Né en 1954 à Grignols, en Dordogne, Christian Faure débute sa carrière artistique dans sa ville natale en fondant une troupe de théâtre amateur, les Tréteaux du Vern, pour laquelle il écrit également deux pièces. Il entre ensuite dans le cinéma par l'écriture, en signant le scénario de Champ d'honneur de Jean-Pierre Denis en 1987, avant de devenir assistant réalisateur sur le tournage de Vincent et Théo de Robert Altman en 1989. Il se tourne ensuite vers la réalisation pour la télévision, enchaînant épisodes de séries et téléfilms tout au long des années 1990, dont Loin des yeux ou L'Enfant perdu. En 2000, il réalise Juste une question d'amour, l'un des tout premiers téléfilms à aborder frontalement l'homosexualité en première partie de soirée sur une chaîne publique française, qui rencontre une audience inespérée. Il confirme cet engagement avec Un amour à taire en 2005, consacré à la déportation de deux homosexuels français pendant la Seconde Guerre mondiale, avant de réaliser en 2006 son premier long métrage pour le cinéma, Les Hauts Murs, retour sur l'affaire Marie Besnard. Il poursuit depuis une abondante carrière de réalisateur de téléfilms engagés, parmi lesquels La Loi consacré à Simone Veil, ou plus récemment Le Diable au cœur et Les Sandales blanches.
Sa formation d'assistant réalisateur auprès de Robert Altman sur Vincent et Théo lui transmet le goût d'une direction d'acteurs attentive et d'une mise en scène au service du sujet plutôt que de l'esbroufe formelle. Son engagement personnel en faveur de la visibilité des questions LGBT à la télévision française, initié dès Juste une question d'amour, façonne une grande partie de son parcours et fait de lui l'un des pionniers du téléfilm social engagé sur ces sujets. Il s'inscrit plus largement dans une tradition du téléfilm français à vocation historique et mémorielle, attaché à donner corps à des figures ou des épisodes méconnus de l'Histoire.
Christian Faure privilégie une mise en scène sobre et efficace, résolument au service du récit et de l'émotion, caractéristique du meilleur téléfilm français grand public.

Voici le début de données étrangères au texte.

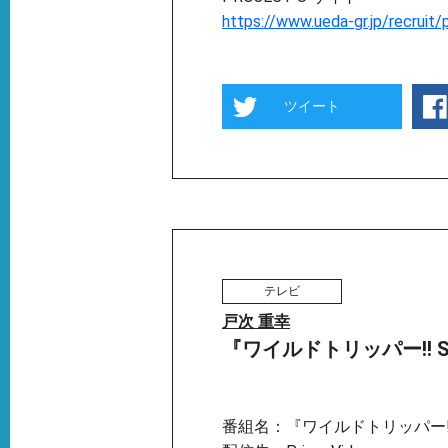
https://www.ueda-gr.jp/recruit/
ツイート
テレビ
戸次 重幸
『ワイルドトリッパー!! SEA
番組名：『ワイルドトリッパー!! 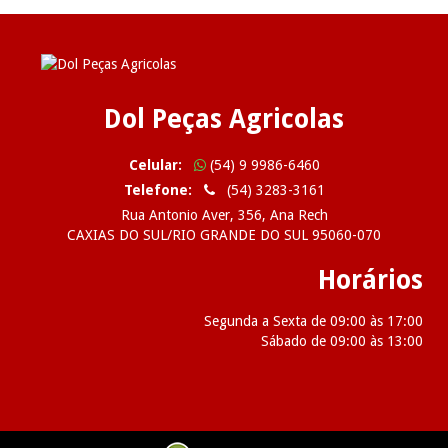
Dol Peças Agricolas
Celular:
(54) 9 9986-6460
Telefone:
(54) 3283-3161
Rua Antonio Aver, 356, Ana Rech
CAXIAS DO SUL/RIO GRANDE DO SUL 95060-070
Horários
Segunda a Sexta de 09:00 às 17:00
Sábado de 09:00 às 13:00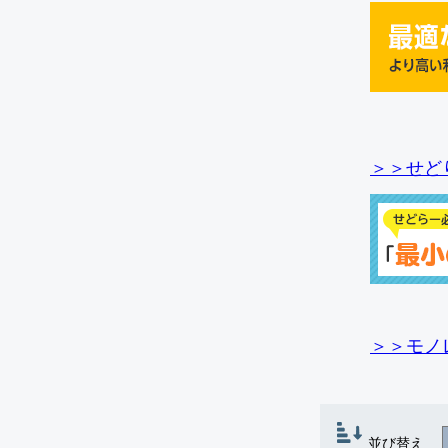
＞＞せど
＞＞モノ
並び替え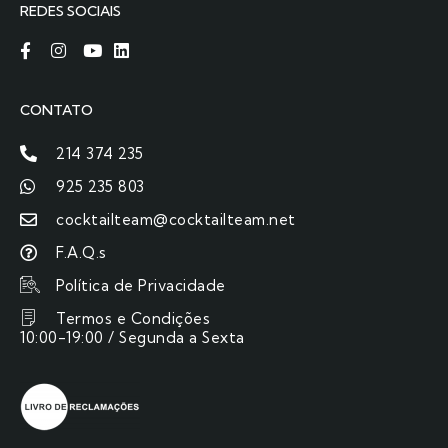
REDES SOCIAIS
CONTATO
214 374 235
925 235 803
cocktailteam@cocktailteam.net
F.A.Q.s
Política de Privacidade
Termos e Condições
10:00-19:00 / Segunda a Sexta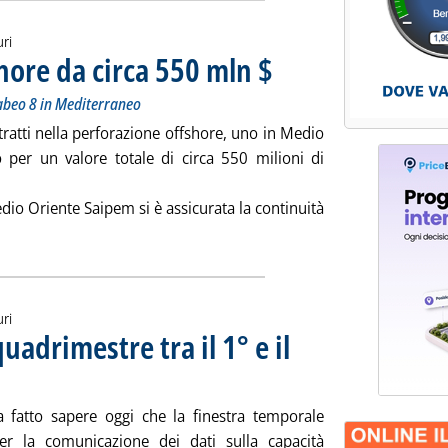
uri
hore da circa 550 mln $
. Sottotitolo: Con Perro Negro 7 in 
. Pubblicata martedì 27 giugno 2023 
abeo 8 in Mediterraneo
ratti nella perforazione offshore, uno in Medio
per un valore totale di circa 550 milioni di
io Oriente Saipem si è assicurata la continuità
ggi tutta la notizia: 'Saipem, contratti offshore da circa 550 ml
uri
quadrimestre tra il 1° e il
023 alle 11.18.
 fatto sapere oggi che la finestra temporale
per la comunicazione dei dati sulla capacità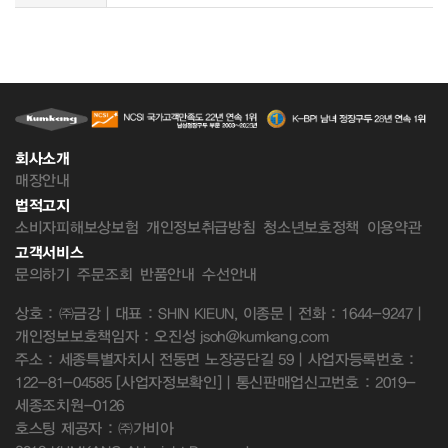
회사소개
매장안내
법적고지
소비자피해보상보험
개인정보취급방침
청소년보호정책
이용약관
고객서비스
문의하기
주문조회
반품안내
수선안내
상호 : ㈜금강 | 대표 : SHIN KIEUN, 이종문 | 전화 : 1644-9247 |
개인정보보호책임자 : 오진성 jsoh@kumkang.com
주소 : 세종특별자치시 전동면 노장공단길 59 | 사업자등록번호 :
122-81-04585
[사업자정보확인]
| 통신판매업신고번호 : 2019-
세종조치원-0126
호스팅 제공자 : ㈜가비아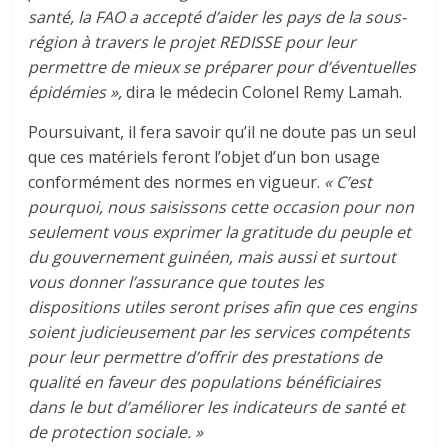
santé, la FAO a accepté d’aider les pays de la sous-
région à travers le projet REDISSE pour leur
permettre de mieux se préparer pour d’éventuelles
épidémies »,
dira le médecin Colonel Remy Lamah.
Poursuivant, il fera savoir qu’il ne doute pas un seul
que ces matériels feront l’objet d’un bon usage
conformément des normes en vigueur.
« C’est
pourquoi, nous saisissons cette occasion pour non
seulement vous exprimer la gratitude du peuple et
du gouvernement guinéen, mais aussi et surtout
vous donner l’assurance que toutes les
dispositions utiles seront prises afin que ces engins
soient judicieusement par les services compétents
pour leur permettre d’offrir des prestations de
qualité en faveur des populations bénéficiaires
dans le but d’améliorer les indicateurs de santé et
de protection sociale. »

Son travail se distingue par une attention particulière portée à la reconstitution historique et à la justesse des interprétations, en particulier lorsqu'il aborde des sujets sensibles comme la déportation ou les discriminations. Cette rigueur, alliée à un sens aigu du rythme narratif hérité de son expérience de scénariste, lui permet de traiter des sujets de société exigeants tout en conservant une large accessibilité populaire.
Un amour à taire reçoit le prix spécial du jury au Festival international du film de Luchon en 2005, saluant l'importance de son sujet et la qualité de sa réalisation.

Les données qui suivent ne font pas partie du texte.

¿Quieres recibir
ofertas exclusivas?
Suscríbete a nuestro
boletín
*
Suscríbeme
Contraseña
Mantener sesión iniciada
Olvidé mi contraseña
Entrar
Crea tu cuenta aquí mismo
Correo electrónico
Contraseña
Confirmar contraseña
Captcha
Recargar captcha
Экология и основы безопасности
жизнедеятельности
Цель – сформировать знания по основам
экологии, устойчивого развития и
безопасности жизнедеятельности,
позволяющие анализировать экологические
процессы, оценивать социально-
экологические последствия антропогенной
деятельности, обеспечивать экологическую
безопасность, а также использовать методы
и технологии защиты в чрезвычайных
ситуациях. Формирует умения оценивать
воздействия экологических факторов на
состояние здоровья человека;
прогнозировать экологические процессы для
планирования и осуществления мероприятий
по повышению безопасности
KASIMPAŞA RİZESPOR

Christian Faure a dirigé à plusieurs reprises des comédiens fidèles à ses projets télévisuels, parmi lesquels Guy Marchand, France Zobda et Firmine Richard sur plusieurs téléfilms consacrés à l'outre-mer, ainsi que Jérémie Renier et Louise Monot sur Un amour à taire. Il retrouve également l'actrice Emmanuelle Devos pour La Loi, biopic consacré à Simone Veil, et travaille régulièrement avec les scénaristes qui l'accompagnent sur ses téléfilms à sujet historique.

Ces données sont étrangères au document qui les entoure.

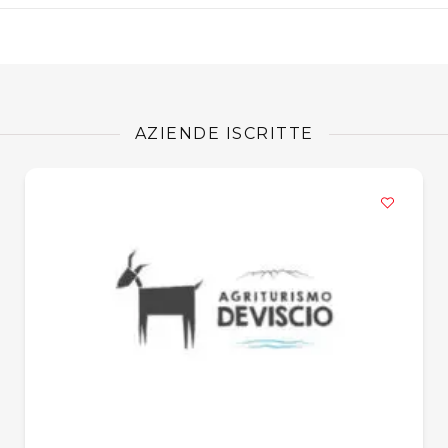
AZIENDE ISCRITTE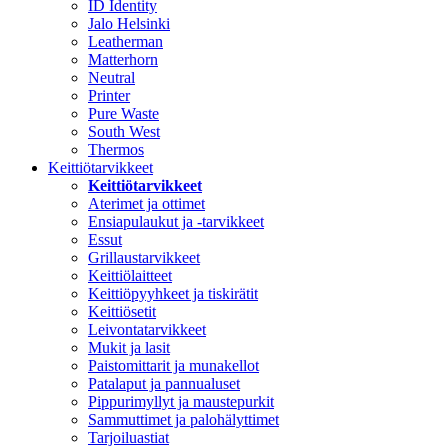
ID Identity
Jalo Helsinki
Leatherman
Matterhorn
Neutral
Printer
Pure Waste
South West
Thermos
Keittiötarvikkeet
Keittiötarvikkeet
Aterimet ja ottimet
Ensiapulaukut ja -tarvikkeet
Essut
Grillaustarvikkeet
Keittiölaitteet
Keittiöpyyhkeet ja tiskirätit
Keittiösetit
Leivontatarvikkeet
Mukit ja lasit
Paistomittarit ja munakellot
Patalaput ja pannualuset
Pippurimyllyt ja maustepurkit
Sammuttimet ja palohälyttimet
Tarjoiluastiat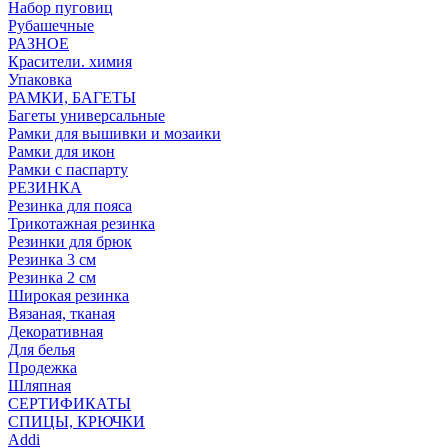
Набор пуговиц
Рубашечные
РАЗНОЕ
Красители. химия
Упаковка
РАМКИ, БАГЕТЫ
Багеты универсальные
Рамки для вышивки и мозаики
Рамки для икон
Рамки с паспарту
РЕЗИНКА
Резинка для пояса
Трикотажная резинка
Резинки для брюк
Резинка 3 см
Резинка 2 см
Широкая резинка
Вязаная, тканая
Декоративная
Для белья
Продежка
Шляпная
СЕРТИФИКАТЫ
СПИЦЫ, КРЮЧКИ
Addi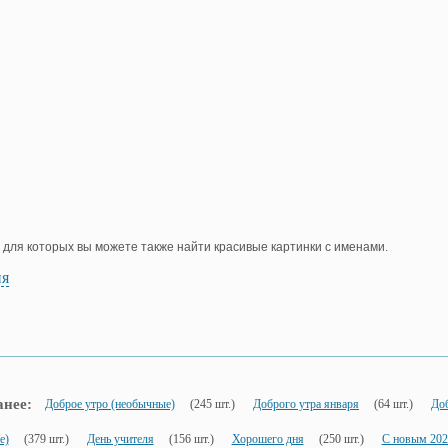
, для которых вы можете также найти красивые картинки с именами.
ия
анее:
Доброе утро (необычные)
(245 шт.)
Доброго утра января
(64 шт.)
Доб
е)
(379 шт.)
День учителя
(156 шт.)
Хорошего дня
(250 шт.)
С новым 202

La mémoire des discriminations et des persécutions, en particulier celles subies par les personnes homosexuelles au cours de l'Histoire, occupe une place centrale et constante dans son œuvre, de Juste une question d'amour à Un amour à taire. Le combat individuel contre l'injustice sociale ou judiciaire, incarné par des figures réelles comme Simone Veil ou Marie Besnard, traverse également une large partie de sa filmographie. L'identité et le déracinement, notamment à travers les récits liés à l'outre-mer français, complètent cette œuvre attachée à donner voix à des trajectoires souvent tues.